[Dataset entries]
Content starts

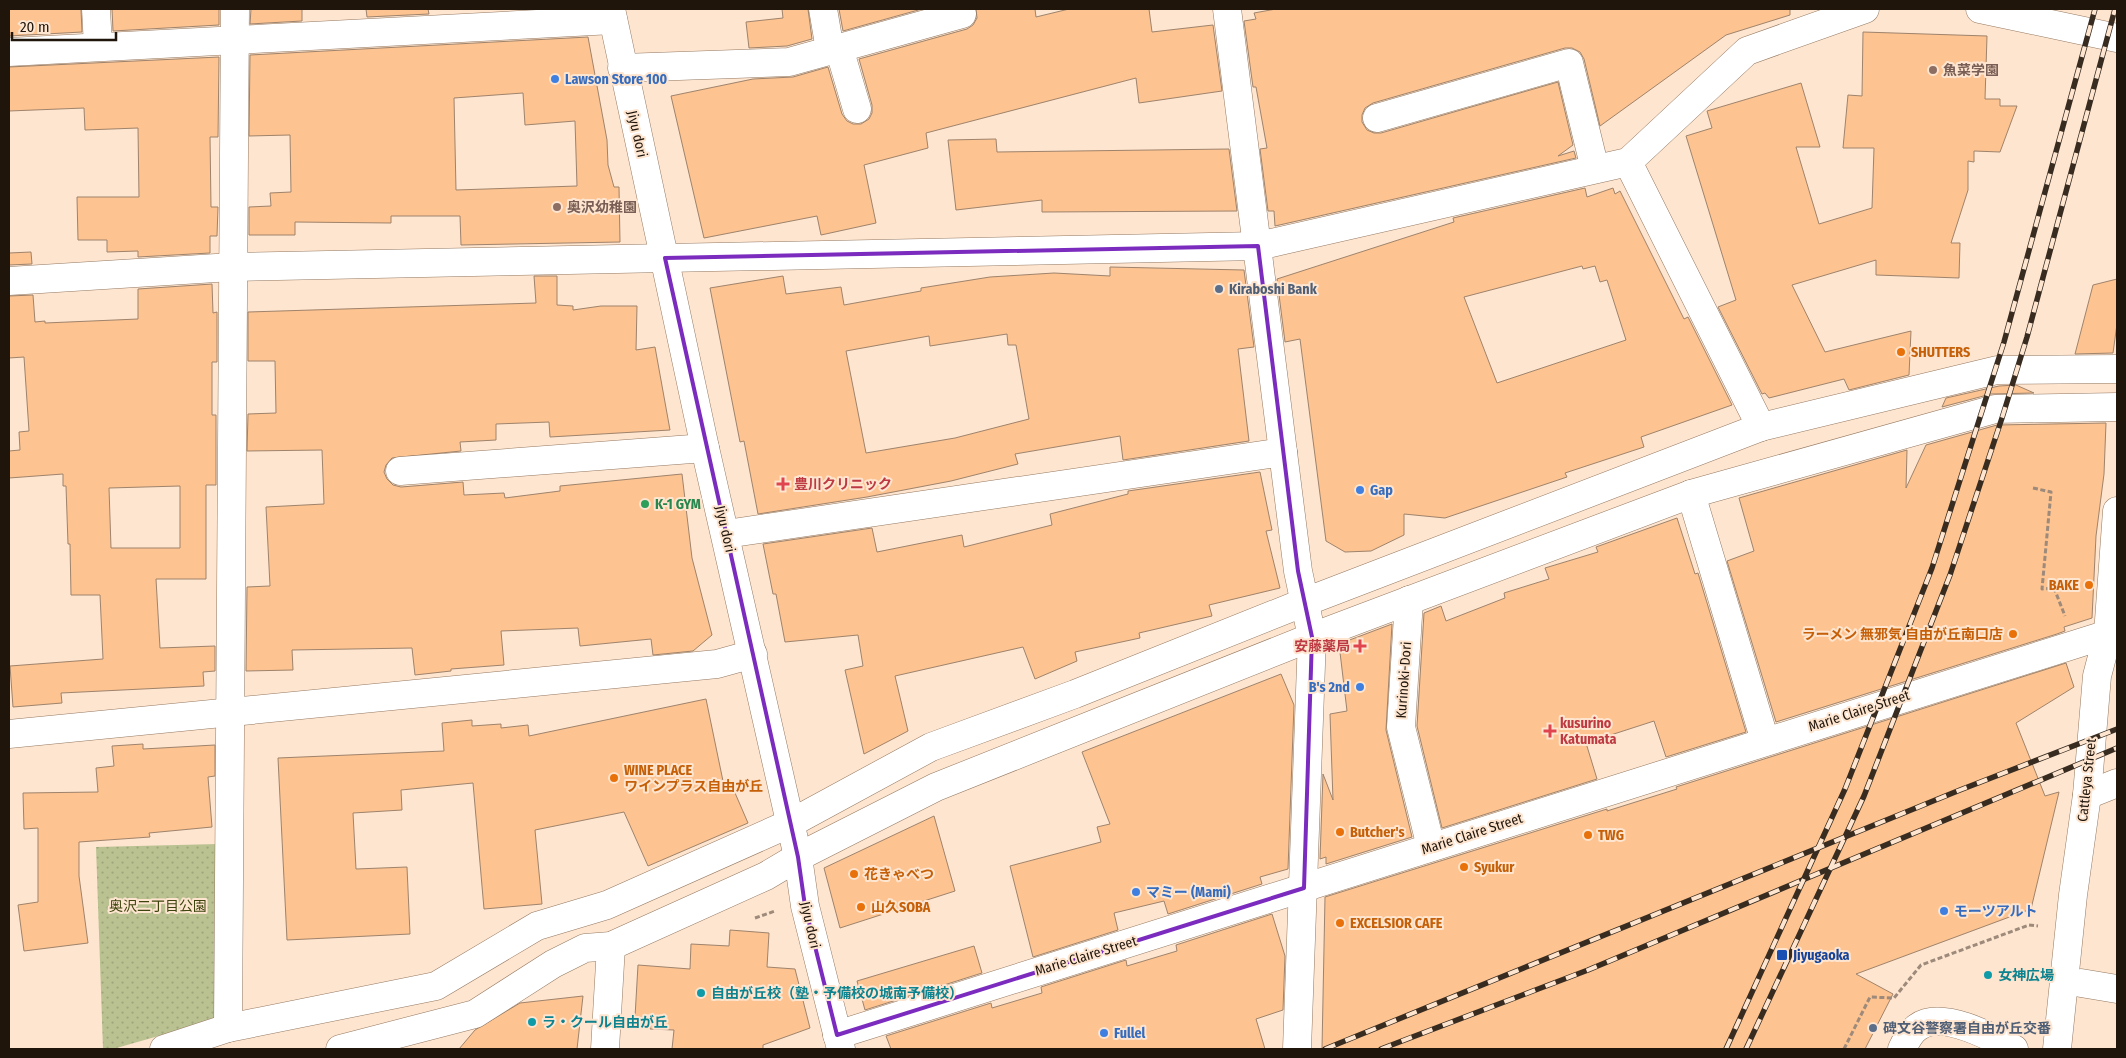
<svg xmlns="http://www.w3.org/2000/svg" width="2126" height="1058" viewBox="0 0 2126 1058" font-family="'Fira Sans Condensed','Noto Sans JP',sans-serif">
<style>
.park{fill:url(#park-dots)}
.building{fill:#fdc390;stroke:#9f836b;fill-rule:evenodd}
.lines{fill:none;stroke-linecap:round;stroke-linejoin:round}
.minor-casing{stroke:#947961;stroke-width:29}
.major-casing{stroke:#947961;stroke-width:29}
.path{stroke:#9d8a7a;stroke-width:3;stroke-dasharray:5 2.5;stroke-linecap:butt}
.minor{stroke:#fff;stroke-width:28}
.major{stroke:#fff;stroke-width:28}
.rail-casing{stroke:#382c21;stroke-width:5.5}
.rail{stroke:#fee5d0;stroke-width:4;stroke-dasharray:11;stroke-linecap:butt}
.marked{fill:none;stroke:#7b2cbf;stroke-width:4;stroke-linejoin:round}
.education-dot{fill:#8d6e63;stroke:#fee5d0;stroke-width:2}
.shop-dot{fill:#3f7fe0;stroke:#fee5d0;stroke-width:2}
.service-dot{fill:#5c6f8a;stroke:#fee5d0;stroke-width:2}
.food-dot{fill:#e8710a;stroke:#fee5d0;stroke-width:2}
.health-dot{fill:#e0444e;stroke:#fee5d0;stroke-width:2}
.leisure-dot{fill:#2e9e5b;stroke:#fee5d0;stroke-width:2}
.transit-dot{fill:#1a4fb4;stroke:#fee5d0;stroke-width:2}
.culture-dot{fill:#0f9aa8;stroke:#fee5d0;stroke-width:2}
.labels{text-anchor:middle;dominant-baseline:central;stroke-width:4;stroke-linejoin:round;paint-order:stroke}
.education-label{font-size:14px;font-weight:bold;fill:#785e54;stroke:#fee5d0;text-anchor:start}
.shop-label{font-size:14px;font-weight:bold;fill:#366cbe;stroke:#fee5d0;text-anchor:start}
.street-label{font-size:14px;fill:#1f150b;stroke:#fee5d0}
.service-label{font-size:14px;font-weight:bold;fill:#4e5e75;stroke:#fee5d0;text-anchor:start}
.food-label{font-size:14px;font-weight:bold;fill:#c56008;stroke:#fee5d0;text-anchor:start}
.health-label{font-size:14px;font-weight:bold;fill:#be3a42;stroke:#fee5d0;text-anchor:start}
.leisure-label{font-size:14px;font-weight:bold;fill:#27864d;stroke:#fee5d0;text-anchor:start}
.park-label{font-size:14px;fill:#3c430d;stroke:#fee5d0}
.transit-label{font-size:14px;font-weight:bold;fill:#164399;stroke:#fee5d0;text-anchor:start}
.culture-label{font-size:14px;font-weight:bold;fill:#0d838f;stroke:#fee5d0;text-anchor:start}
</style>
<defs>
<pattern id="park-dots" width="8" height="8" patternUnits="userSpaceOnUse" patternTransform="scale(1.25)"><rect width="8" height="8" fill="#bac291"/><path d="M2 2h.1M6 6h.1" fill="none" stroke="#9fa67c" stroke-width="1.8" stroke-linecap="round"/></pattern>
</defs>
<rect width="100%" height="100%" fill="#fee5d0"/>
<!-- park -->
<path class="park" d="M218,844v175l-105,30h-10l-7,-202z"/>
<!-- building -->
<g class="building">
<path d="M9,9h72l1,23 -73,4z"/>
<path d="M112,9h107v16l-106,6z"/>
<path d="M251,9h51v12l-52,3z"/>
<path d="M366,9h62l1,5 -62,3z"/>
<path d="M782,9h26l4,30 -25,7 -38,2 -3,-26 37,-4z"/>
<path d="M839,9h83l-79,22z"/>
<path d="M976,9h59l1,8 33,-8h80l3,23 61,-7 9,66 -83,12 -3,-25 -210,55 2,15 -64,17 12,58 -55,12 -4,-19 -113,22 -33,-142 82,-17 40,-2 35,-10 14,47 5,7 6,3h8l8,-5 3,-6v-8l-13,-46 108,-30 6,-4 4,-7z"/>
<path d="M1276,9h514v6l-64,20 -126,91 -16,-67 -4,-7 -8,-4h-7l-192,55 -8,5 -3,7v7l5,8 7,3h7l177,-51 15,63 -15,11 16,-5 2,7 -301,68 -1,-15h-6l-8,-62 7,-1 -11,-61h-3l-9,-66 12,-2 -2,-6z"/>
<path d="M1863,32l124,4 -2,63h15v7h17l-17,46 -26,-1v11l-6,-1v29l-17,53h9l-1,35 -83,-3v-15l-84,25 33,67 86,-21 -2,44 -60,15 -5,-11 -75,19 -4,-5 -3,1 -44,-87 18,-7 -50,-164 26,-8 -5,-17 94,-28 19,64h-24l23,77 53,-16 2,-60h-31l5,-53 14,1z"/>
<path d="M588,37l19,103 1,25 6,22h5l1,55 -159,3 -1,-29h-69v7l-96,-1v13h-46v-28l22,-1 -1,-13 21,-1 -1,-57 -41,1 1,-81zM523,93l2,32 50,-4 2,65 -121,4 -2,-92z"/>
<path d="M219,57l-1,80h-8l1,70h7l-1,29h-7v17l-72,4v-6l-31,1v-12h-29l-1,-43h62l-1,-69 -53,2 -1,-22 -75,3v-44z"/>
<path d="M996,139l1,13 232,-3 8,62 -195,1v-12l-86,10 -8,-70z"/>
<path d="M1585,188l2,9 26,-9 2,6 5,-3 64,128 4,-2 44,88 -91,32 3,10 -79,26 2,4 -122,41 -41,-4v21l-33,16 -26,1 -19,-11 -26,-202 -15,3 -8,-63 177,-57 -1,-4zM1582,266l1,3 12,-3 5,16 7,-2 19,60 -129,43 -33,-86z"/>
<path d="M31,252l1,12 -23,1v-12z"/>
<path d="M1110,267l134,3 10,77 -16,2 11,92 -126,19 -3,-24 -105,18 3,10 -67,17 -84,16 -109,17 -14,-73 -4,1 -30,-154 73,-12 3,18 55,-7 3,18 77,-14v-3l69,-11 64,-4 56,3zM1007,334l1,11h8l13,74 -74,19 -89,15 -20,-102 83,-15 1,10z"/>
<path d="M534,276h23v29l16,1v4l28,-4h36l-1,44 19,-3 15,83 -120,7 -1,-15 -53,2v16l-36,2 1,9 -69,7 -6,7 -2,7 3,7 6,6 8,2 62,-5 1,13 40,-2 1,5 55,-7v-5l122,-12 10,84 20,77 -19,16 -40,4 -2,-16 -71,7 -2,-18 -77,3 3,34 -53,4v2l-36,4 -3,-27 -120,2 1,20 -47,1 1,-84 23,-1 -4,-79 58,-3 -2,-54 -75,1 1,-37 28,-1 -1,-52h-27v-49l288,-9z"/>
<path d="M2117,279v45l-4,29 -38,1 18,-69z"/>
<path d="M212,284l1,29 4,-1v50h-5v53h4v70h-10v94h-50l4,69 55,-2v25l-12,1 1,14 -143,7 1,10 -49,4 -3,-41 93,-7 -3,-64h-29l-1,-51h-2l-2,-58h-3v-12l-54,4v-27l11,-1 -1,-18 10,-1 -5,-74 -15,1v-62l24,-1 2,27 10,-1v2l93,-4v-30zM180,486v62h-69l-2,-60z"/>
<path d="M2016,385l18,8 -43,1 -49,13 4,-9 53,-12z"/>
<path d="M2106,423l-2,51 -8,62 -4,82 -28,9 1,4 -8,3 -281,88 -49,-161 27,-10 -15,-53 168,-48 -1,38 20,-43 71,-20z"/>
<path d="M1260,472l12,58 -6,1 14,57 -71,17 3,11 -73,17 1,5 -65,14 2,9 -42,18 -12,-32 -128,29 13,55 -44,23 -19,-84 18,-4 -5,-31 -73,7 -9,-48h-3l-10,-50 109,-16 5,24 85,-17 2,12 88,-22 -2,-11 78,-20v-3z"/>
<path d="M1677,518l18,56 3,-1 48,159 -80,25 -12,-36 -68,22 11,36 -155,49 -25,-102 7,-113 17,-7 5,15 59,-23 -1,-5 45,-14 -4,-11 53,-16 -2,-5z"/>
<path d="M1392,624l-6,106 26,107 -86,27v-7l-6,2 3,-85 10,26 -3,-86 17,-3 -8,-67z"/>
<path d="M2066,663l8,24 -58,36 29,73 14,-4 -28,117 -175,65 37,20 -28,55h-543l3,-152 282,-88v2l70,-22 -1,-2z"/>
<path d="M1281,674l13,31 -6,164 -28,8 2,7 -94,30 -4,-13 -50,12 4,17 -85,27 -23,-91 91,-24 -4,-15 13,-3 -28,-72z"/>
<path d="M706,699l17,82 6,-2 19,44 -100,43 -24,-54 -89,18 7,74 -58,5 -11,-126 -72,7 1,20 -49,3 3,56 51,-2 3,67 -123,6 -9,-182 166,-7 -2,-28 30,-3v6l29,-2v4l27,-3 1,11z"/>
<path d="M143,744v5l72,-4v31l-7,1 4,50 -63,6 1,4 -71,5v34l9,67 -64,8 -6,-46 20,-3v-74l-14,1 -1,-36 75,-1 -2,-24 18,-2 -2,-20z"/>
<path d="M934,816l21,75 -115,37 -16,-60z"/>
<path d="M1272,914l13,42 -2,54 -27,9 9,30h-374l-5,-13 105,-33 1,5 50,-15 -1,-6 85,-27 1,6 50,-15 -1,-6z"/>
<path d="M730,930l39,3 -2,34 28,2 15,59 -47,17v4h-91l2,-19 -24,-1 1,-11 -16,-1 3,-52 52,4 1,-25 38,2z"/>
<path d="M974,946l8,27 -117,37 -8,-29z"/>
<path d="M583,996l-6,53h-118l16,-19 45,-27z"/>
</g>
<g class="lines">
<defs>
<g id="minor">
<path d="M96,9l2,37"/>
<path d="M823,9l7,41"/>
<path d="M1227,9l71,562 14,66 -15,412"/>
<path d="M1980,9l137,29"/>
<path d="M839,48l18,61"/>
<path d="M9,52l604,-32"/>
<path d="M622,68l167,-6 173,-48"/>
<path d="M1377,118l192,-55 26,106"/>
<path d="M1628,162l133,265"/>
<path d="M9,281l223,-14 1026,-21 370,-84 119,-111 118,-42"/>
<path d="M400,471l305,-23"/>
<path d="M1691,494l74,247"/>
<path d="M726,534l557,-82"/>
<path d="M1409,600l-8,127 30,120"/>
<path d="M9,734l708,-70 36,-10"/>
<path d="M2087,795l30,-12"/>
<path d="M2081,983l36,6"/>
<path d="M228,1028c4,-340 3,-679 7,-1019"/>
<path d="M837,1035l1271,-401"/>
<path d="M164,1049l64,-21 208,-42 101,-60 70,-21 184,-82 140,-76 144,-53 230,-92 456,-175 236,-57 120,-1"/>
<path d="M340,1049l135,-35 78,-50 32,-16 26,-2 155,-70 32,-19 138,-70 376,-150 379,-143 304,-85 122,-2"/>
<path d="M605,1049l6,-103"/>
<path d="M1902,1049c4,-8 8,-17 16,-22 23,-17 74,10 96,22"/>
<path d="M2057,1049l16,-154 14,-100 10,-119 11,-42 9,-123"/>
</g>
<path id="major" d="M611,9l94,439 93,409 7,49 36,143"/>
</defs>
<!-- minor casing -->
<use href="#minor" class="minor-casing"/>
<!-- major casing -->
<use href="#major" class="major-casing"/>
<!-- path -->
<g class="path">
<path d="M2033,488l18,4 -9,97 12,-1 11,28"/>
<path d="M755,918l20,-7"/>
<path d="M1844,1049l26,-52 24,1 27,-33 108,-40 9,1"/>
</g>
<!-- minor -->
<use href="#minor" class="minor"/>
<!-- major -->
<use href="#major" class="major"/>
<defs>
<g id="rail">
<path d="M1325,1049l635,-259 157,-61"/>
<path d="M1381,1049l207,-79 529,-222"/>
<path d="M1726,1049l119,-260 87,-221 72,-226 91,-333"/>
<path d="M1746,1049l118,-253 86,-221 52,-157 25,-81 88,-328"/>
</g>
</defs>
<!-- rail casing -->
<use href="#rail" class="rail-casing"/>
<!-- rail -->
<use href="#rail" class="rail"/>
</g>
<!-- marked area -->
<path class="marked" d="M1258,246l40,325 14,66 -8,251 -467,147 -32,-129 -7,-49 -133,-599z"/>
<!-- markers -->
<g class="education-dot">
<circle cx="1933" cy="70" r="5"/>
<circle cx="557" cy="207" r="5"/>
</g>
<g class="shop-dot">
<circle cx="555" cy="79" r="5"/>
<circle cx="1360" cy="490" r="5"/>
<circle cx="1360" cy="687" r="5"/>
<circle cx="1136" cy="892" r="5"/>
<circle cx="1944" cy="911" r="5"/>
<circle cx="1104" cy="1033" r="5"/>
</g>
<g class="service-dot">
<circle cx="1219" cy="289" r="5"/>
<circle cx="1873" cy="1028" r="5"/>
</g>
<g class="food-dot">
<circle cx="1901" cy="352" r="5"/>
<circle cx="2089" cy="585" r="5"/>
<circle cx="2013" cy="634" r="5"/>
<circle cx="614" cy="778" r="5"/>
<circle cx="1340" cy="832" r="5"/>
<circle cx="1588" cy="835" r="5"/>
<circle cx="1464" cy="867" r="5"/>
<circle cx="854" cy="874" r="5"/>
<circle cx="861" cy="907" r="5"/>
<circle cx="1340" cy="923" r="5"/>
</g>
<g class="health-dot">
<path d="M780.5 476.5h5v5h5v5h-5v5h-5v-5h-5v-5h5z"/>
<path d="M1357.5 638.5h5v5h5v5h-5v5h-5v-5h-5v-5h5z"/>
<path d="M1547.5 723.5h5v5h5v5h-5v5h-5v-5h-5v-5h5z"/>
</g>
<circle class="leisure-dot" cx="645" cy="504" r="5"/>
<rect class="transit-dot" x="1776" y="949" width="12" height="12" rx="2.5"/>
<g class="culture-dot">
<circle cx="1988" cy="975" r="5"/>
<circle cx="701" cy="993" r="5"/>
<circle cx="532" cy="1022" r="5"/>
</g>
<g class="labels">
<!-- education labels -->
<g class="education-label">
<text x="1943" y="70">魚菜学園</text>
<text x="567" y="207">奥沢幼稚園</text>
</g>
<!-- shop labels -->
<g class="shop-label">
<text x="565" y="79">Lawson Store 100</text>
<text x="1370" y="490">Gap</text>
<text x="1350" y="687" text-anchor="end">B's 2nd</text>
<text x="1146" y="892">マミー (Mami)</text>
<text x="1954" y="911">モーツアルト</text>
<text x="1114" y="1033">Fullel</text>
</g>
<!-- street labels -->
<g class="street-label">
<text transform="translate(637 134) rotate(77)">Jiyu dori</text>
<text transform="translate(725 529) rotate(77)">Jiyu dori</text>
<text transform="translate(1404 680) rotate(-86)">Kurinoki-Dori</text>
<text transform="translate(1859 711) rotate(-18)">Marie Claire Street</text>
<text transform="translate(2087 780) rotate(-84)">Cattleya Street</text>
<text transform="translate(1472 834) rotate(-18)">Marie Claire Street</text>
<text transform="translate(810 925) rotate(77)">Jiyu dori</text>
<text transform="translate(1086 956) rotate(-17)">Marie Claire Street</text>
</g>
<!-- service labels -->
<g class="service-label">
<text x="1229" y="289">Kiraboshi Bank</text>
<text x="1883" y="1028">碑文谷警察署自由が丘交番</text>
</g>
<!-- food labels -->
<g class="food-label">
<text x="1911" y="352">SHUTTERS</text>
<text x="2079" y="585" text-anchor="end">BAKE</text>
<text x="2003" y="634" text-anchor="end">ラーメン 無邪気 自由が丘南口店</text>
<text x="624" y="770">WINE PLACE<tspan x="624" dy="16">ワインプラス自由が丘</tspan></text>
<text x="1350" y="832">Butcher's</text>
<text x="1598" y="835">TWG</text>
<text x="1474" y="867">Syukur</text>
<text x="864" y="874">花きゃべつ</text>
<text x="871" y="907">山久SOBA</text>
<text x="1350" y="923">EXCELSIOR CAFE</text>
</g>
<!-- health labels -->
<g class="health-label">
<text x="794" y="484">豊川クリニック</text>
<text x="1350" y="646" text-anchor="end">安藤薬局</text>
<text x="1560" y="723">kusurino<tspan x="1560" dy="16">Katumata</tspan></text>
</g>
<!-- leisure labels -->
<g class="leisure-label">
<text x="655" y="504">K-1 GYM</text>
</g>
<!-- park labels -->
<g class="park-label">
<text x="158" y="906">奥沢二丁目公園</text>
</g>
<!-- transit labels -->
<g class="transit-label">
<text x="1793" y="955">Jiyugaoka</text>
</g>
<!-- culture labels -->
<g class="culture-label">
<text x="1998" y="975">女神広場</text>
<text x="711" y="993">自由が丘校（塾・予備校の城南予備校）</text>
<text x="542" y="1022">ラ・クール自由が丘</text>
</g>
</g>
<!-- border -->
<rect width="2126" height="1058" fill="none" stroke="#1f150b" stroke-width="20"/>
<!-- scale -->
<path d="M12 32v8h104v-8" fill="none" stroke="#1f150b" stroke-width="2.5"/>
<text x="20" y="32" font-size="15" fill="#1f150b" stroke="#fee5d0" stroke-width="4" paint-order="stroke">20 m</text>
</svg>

Content ends

§ ACTIVITY
Look through the data above for the string "dasharray" and copy every line where it appears.

§ EXPECTED ANSWER
.path{stroke:#9d8a7a;stroke-width:3;stroke-dasharray:5 2.5;stroke-linecap:butt}
.rail{stroke:#fee5d0;stroke-width:4;stroke-dasharray:11;stroke-linecap:butt}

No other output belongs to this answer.